- Country of origin: United States
- Original language: English

Production
- Executive producers: Fenton Bailey; Randy Barbato; Katie Courico; Jeff Hasler; Mitchell Semel; Jeremy Simmons;
- Producer: Emily Bina
- Production company: World of Wonder

Original release
- Network: National Geographic
- Release: February 6, 2017

= Gender Revolution =

Gender Revolution: A Journey with Katie Couric is a 2017 documentary film about gender identity, produced by Katie Couric, National Geographic, and World of Wonder. It originally aired on the American network National Geographic on February 6, 2017. The film's release followed the January 2017 National Geographic magazine issue of the same name, which also focused on gender.

==Plot==
Katie Couric says that she was inspired to go into the television profession after watching the central character of The Mary Tyler Moore Show. She meets up with Sam Killermann in New York City. Later, she interviews a person with congenital adrenal hyperplasia.

Couric says that John Money theorized that "nurture can supersede nature."

Couric meets a family whose daughter is taking puberty blockers. Her guests explain the effects of gender-affirming hormone therapy. They discuss suicide among trans children who can't receive gender-affirming care.
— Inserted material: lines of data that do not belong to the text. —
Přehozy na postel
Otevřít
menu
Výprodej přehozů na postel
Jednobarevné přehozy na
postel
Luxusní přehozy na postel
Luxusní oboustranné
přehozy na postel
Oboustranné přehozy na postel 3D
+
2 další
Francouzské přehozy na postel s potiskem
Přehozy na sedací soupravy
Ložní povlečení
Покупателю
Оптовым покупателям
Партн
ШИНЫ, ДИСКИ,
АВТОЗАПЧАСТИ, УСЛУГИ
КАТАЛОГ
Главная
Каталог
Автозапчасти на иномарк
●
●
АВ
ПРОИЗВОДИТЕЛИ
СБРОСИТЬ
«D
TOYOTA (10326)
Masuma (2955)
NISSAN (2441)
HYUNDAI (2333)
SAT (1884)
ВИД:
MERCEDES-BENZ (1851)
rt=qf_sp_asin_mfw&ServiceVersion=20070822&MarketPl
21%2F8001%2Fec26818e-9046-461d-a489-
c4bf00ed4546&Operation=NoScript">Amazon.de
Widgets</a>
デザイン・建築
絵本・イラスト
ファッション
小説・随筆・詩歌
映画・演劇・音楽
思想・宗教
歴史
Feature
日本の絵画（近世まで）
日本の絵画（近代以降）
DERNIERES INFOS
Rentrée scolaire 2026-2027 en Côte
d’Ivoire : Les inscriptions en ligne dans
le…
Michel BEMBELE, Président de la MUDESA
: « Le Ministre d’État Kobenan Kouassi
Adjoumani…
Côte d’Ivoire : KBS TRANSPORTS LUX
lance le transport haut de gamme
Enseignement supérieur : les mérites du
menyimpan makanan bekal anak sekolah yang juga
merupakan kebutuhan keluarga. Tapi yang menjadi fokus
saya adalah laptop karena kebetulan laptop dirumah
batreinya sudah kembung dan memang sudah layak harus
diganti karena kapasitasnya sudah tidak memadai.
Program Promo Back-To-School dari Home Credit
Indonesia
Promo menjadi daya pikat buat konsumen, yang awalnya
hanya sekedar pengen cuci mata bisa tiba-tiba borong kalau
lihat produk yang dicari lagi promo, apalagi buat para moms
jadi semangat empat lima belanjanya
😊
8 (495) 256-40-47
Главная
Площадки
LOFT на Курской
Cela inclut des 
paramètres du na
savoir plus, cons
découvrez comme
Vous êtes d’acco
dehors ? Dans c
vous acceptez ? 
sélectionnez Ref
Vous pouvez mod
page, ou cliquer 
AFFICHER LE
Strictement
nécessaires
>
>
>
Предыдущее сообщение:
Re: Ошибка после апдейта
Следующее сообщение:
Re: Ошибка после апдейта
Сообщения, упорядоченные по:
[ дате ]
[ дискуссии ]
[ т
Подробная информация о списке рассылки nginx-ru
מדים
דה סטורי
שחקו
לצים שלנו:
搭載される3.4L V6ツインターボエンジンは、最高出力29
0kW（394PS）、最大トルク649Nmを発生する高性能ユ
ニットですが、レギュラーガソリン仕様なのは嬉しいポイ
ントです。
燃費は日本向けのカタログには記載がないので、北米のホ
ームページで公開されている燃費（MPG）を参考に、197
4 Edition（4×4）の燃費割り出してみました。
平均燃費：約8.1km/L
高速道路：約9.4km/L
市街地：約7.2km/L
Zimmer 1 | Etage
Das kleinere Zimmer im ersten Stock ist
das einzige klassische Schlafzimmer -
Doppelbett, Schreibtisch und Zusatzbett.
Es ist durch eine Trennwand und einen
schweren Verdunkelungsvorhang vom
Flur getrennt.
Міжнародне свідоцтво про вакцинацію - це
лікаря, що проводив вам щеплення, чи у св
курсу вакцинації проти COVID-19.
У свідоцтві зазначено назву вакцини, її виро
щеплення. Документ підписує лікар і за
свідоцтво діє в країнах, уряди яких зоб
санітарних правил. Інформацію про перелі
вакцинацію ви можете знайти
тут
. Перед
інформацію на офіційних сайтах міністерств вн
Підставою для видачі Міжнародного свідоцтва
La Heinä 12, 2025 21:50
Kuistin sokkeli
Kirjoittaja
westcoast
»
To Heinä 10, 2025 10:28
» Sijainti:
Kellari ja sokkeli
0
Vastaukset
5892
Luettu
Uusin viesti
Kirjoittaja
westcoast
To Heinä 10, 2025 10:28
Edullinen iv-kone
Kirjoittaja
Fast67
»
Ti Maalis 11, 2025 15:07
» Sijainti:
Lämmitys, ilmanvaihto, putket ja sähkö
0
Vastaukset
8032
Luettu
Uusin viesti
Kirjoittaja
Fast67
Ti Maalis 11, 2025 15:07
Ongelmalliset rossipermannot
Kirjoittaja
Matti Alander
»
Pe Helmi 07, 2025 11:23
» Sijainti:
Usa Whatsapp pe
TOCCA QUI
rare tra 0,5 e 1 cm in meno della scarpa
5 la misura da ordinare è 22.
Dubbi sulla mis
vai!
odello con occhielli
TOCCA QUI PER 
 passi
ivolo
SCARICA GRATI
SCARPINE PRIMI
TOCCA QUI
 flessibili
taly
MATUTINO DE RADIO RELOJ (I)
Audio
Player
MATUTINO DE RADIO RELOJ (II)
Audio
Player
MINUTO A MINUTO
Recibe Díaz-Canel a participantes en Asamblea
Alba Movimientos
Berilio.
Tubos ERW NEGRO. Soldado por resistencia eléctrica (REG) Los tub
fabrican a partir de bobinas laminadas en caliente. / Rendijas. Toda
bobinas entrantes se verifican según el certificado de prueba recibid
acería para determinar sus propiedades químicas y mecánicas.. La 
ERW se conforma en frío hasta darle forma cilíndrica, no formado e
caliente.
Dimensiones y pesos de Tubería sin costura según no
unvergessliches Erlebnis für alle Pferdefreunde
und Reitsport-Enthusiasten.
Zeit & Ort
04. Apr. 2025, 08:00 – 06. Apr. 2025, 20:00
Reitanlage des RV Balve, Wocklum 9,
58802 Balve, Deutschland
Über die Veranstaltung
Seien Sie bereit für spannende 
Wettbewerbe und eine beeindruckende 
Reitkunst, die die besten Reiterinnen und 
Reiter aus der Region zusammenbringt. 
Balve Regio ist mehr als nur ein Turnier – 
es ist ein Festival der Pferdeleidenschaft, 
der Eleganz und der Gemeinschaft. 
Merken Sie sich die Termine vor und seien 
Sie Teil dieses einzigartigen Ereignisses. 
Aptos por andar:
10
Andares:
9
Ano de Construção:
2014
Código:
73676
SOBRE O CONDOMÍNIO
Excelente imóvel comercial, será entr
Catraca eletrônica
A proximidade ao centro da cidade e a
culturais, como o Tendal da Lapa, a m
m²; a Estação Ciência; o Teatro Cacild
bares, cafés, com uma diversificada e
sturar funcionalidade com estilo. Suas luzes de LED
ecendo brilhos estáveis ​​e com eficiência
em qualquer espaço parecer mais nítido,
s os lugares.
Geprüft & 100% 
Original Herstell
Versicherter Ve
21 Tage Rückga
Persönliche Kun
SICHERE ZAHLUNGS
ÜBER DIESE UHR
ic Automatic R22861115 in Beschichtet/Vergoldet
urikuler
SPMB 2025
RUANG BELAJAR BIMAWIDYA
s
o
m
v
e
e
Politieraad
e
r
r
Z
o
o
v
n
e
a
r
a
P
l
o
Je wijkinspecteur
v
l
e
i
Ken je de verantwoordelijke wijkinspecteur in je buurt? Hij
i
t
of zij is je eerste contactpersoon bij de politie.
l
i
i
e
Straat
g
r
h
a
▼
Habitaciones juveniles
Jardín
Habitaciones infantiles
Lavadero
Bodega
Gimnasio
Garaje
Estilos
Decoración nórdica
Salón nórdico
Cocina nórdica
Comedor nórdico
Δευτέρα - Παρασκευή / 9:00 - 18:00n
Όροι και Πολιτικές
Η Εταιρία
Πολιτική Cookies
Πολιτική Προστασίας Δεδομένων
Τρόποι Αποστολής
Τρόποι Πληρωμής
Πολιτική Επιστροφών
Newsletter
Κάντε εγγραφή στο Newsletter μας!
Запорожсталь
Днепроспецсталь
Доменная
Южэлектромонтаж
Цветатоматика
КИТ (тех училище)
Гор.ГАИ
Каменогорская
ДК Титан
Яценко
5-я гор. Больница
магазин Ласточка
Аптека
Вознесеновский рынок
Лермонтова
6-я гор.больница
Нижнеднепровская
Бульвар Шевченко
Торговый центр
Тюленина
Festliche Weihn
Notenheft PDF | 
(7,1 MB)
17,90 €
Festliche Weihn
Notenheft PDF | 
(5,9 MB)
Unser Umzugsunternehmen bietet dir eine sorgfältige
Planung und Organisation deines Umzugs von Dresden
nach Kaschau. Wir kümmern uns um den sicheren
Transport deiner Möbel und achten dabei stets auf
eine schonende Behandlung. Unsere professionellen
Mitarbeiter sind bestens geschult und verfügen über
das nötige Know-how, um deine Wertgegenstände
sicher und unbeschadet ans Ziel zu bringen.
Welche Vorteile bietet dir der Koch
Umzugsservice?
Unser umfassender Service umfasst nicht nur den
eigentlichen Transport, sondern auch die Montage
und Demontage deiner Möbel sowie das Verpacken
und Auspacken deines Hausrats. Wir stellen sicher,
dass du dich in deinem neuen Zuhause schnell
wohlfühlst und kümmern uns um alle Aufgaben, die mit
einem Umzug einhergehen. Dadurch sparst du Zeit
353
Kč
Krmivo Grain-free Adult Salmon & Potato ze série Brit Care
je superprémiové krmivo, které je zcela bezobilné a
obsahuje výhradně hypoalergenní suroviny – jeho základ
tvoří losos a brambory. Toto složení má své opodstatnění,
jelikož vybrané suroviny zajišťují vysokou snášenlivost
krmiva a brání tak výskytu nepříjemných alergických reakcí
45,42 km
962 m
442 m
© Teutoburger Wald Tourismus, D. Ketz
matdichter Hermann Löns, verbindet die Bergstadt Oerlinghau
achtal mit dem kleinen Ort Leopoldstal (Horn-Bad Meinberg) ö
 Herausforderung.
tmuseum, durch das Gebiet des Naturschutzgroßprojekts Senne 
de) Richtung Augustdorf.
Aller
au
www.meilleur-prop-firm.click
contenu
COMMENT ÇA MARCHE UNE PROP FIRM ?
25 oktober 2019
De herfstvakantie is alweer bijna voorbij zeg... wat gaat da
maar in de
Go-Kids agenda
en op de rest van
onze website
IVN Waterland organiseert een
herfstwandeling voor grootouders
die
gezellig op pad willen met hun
Couric travels to San Francisco to meets with surgeon Marci Bowers and her patients; they say that they are "affirming" gender as opposed "assigning" it.

In this documentary, Couric interviews both young and old trans people.

Couric says that "many transgender people are poor, unemployed, and often the target of violence." Sabel Samone-Loreca echoes this viewpoint. Michaela Mendelsohn is seeking to provide economic opportunities to trans people in the Los Angeles area. Michaela Mendelsohn tells Couric that many trans women have low self-esteem.

Couric discusses the North Carolina House Bill 2 which was passed one year before the production of this documentary. Clips of William Barber II and Loretta Lynch are shown giving speeches in favor of trans rights.

Couric interviews Gavin Grimm in Virginia. Afterwards, she interviews Yale Dean Tamar Gendler.

Fa'afafine people in Samoa are non-binary. In Mexico, the muxe are feminine and non-binary.

Near the end, Couric interviews Renée Richards. They show a photograph of Richards and Caitlyn Jenner from the 1980s. Couric points out that Hari Nef is 23 while Richards is 82 at the airing of this documentary.